We think of all who endure the trauma of infertility, prevented on health grounds from risking a pregnancy, or unable to establish a relationship into which children can be born.
Hear us, good Lord
We pray for those who foster or adopt children, those who long to do so but are denied the opportunity and those who for various reasons have given up their children and who are haunted by the image of what might have been.
Grant them your strength and support.
Hear us, good Lord
We pray for those who long to discover their natural mothers, those who have become estranged from them, those whose mothers have died all for whom Mothering Sunday brings pain rather than pleasure hurt rather than happiness.
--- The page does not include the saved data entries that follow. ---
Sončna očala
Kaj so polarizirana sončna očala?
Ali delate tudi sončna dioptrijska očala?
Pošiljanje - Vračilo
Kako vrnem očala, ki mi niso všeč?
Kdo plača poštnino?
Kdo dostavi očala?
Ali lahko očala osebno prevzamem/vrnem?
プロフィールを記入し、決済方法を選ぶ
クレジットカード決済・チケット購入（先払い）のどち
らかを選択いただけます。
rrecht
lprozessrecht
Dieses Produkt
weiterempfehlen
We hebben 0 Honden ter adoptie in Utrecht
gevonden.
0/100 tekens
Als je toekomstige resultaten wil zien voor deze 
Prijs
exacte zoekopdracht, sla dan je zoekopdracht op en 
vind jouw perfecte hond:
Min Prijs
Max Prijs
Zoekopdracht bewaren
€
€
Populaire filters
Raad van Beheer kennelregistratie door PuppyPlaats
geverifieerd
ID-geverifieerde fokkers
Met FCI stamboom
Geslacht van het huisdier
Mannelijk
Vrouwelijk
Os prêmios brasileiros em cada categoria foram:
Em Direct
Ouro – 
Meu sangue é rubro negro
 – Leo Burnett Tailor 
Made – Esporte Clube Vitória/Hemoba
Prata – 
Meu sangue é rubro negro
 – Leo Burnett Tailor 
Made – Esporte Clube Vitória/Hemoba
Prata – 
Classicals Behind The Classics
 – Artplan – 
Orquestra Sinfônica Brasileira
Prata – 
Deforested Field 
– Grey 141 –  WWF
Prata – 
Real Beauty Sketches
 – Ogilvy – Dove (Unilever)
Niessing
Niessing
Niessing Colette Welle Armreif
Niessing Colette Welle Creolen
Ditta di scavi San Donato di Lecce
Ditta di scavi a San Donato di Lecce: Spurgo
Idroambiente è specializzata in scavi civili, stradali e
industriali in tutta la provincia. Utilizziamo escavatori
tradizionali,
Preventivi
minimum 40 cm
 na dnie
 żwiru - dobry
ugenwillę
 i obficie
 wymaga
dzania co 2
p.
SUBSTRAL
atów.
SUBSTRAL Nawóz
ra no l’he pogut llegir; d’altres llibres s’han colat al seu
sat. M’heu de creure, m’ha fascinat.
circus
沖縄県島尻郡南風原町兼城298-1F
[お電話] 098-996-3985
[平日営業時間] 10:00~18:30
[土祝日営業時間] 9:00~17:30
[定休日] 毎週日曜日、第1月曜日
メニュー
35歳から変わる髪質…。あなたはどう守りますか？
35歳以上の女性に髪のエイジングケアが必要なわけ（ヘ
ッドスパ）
May your love enfold them always and remind them that you are their loving parent.
Hear us, good Lord
We pray for everyone this Mothering Sunday for their role in nurture and in caring and for their willingness to exercise their maternal side as well as their paternal side in their relationships with children and others.
Hear us, good Lord
Gracious God, you possess the maternal and paternal natures within you, May we who are made in your image, celebrate these natures within ourselves and reflect your maternal and paternal love to others.
Merciful Father accept these prayers for the sake of your Son,
our Saviour Jesus Christ who taught us to pray together
Our Father in heaven, hallowed be your name, your kingdom come, your will be done, on earth as in heaven. Give us today our daily bread.Forgive us our sins as we forgive those who sin against us. Do not bring us to the time of trial but deliver us from evil. For the kingdom, the power and the glory are yours, now and for ever. Amen.
May Christ give you grace to grow in holiness, to deny yourselves, take up your cross, and follow him; and the blessing of God almighty, the Father, the Son and the Holy Spirit, be among you and remain with you always. Amen.